Sansana: The sand lorries are at work. There are no family visits while we're there. The stall keepers tell us that yesterday was very busy here and that the last worker crossed only at half past nine, which is very unusual. We asked them again to ring us in real time. Two people cross the CP while we're there and they look and sound as if everything is ok.
Barely any traffic.
No detainees at any of the city's CPs - the House of Dispute, the Pharmacy, Curve 160, Tarpat, Tel-Rumeida, Abraham Avinu Neighborhood, under the Cordoba School stairway or the Patriarchs' Tombs' Cave. Apart from the children milling about doing nothing, the city seems entirely deserted and it is very hot. In the parking lot of the Patriarchs' Tombs' Cave, Jewish music is blasting away and the store keeper is complaining. They've given up the idea of retaliating with loud music of their own. They're afraid and for good reason.
We stopped to say hello to a family we know close by the Pharmacy CP. Some mothers told us that the soldiers stationed there are showing youngsters from the neighbourhood pornographic sites on their mobile phones. This is not a cultural gap, but inadmissible behaviour in any culture.
At Qufaisha quarter, on the road leading to Give'at ha-Harsina, we go into the office at the factory to talk to James, a London-based reporter, who plans to shoot a movie on MachsomWatch. The factory owner tells us that a Border Police soldier, driving Jeep (licence plates: 61116) forbade them to use the pitchfork outside the factory, thus making it impossible for them to transfer raw material past the CP, because Palestinian traffic is not allowed there.

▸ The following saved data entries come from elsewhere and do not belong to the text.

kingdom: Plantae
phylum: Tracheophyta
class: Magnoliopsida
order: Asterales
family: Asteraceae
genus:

The officer to whom our interlocutor complained told him that it is illegal to forbid the use of such machinery for work purposes, but the he keeps being harrassed by the Border Police. We asked him, too, to let us when things actually happen, so that we may be able to do something in real time.
There are distinctly more Palestinian vehicles than the usual.
At the Idna-Tarqumiya grocery we're told that the "life arrest" procedure is no longer implemented and only sporadic inspections are carried out.
At the old Tarqumiya CP many lorries are queuing to cross and there's still no shade, toilets or drinking water anywhere. We know that authorization processes are in progress.
Across from Hirbat Tiwani we see a lot of military vehicles, soldiers and two civilian buses. We stop to inquire and are told it's a hike for the Yehuda Brigade and a settlers' college. They are walking pleasantly along, their rifles dangling, in the usual symbiosis of the settlers and the army, to see (the settlment) Carmel's water pool. Children sit on the Hirbat Tiwani hills but no Carmel people are to be seen anywhere around. The Lords of the Land enjoy themselves, never stopping to ask for permission. One officer was telling us what they were about to do, when a colleague silenced him, saying we're traitors.